Content starts

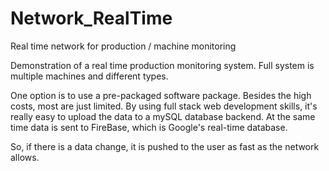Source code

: # Network_RealTime
Real time network for production / machine monitoring

Demonstration of a real time production monitoring system.
Full system is multiple machines and different types.

One option is to use a pre-packaged software package. Besides
the high costs, most are just limited.  By using full stack
web development skills, it's really easy to upload the data
to a mySQL database backend. At the same time data is sent
to FireBase, which is Google's real-time database.

So, if there is a data change, it is pushed to the user
as fast as the network allows.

Content ends

Your objective >> Rewrite the listing above with "FireBase" changed to "Firebase" and everything else kept the same. Leave out the pictures.

Response to this exercise >>
Source code

: # Network_RealTime
Real time network for production / machine monitoring

Demonstration of a real time production monitoring system.
Full system is multiple machines and different types.

One option is to use a pre-packaged software package. Besides
the high costs, most are just limited.  By using full stack
web development skills, it's really easy to upload the data
to a mySQL database backend. At the same time data is sent
to Firebase, which is Google's real-time database.

So, if there is a data change, it is pushed to the user
as fast as the network allows.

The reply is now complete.